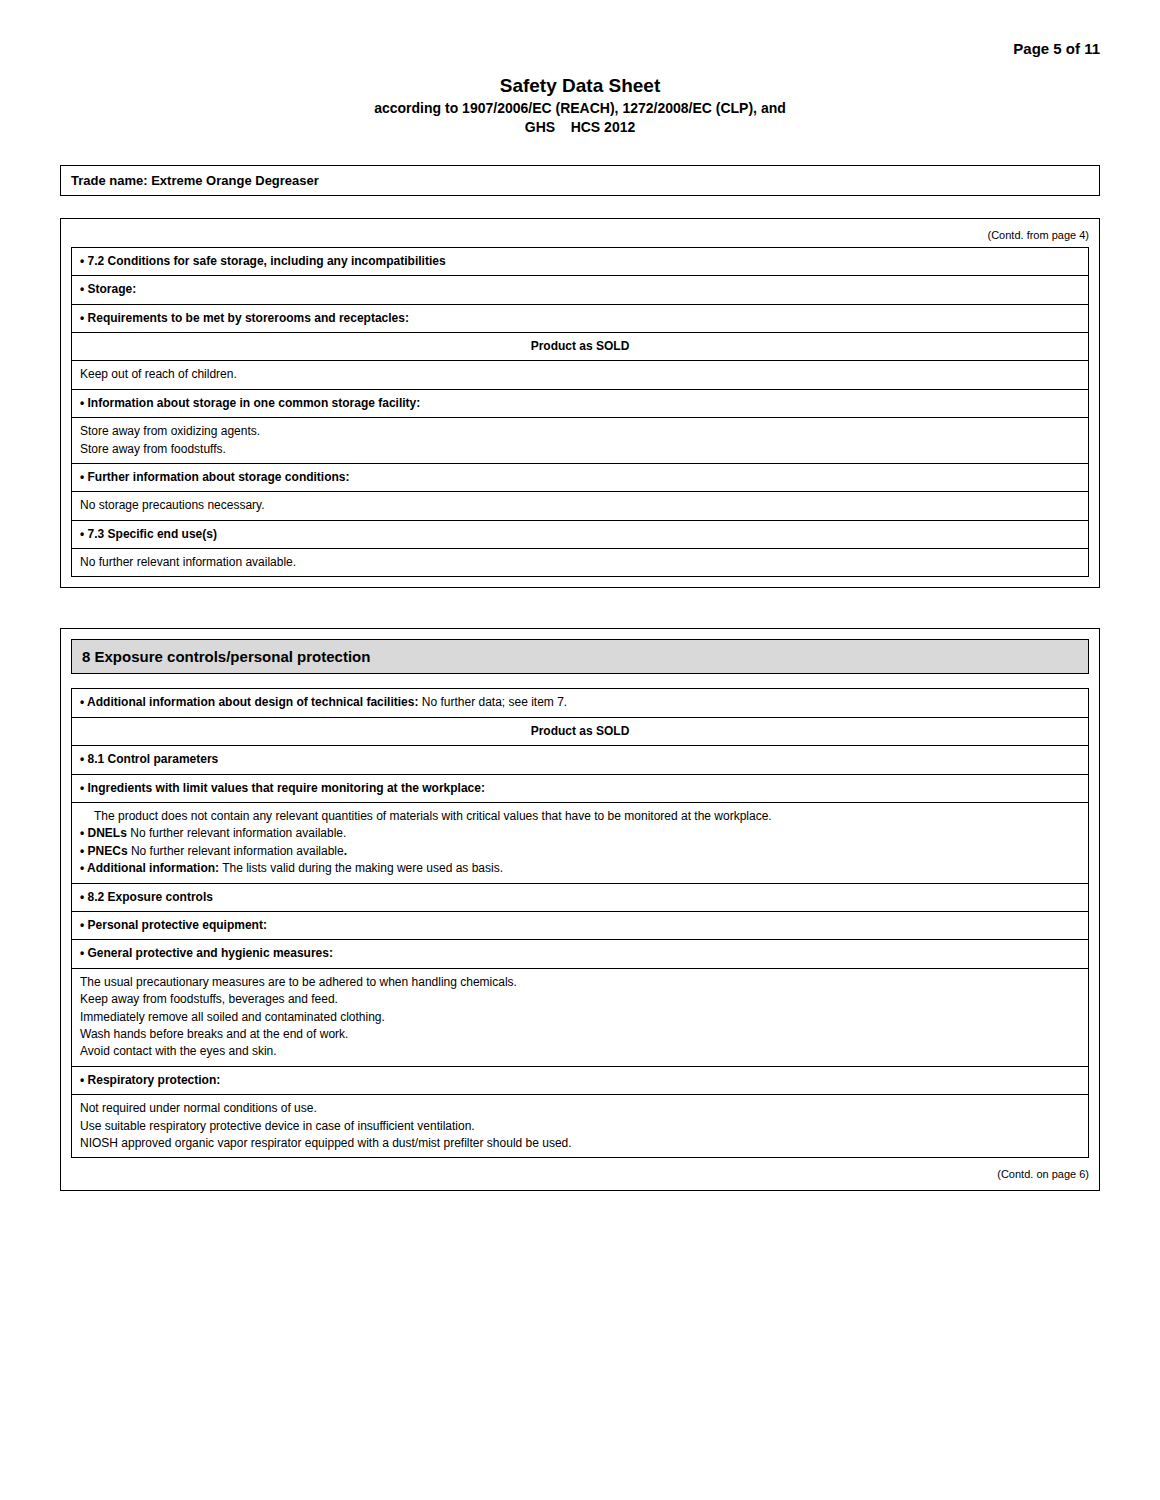Page 5 of 11
Safety Data Sheet
according to 1907/2006/EC (REACH), 1272/2008/EC (CLP), and
GHS HCS 2012
Trade name: Extreme Orange Degreaser
(Contd. from page 4)
| • 7.2 Conditions for safe storage, including any incompatibilities |
| • Storage: |
| • Requirements to be met by storerooms and receptacles: |
| Product as SOLD |
| Keep out of reach of children. |
| • Information about storage in one common storage facility: |
| Store away from oxidizing agents. Store away from foodstuffs. |
| • Further information about storage conditions: |
| No storage precautions necessary. |
| • 7.3 Specific end use(s) |
| No further relevant information available. |
8 Exposure controls/personal protection
| • Additional information about design of technical facilities: No further data; see item 7. |
| Product as SOLD |
| • 8.1 Control parameters |
| • Ingredients with limit values that require monitoring at the workplace: |
| The product does not contain any relevant quantities of materials with critical values that have to be monitored at the workplace. • DNELs No further relevant information available. • PNECs No further relevant information available . • Additional information: The lists valid during the making were used as basis. |
| • 8.2 Exposure controls |
| • Personal protective equipment: |
| • General protective and hygienic measures: |
| The usual precautionary measures are to be adhered to when handling chemicals. Keep away from foodstuffs, beverages and feed. Immediately remove all soiled and contaminated clothing. Wash hands before breaks and at the end of work. Avoid contact with the eyes and skin. |
| • Respiratory protection: |
| Not required under normal conditions of use. Use suitable respiratory protective device in case of insufficient ventilation. NIOSH approved organic vapor respirator equipped with a dust/mist prefilter should be used. |
(Contd. on page 6)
▬▬▬▬▬▬▬▬▬▬
Goal of the exercise =
Pull out each line of the entries that contains "Additional".

Result of the task =
| • Additional information about design of technical facilities: No further data; see item 7. |
| The product does not contain any relevant quantities of materials with critical values that have to be monitored at the workplace. • DNELs No further relevant information available. • PNECs No further relevant information available . • Additional information: The lists valid during the making were used as basis. |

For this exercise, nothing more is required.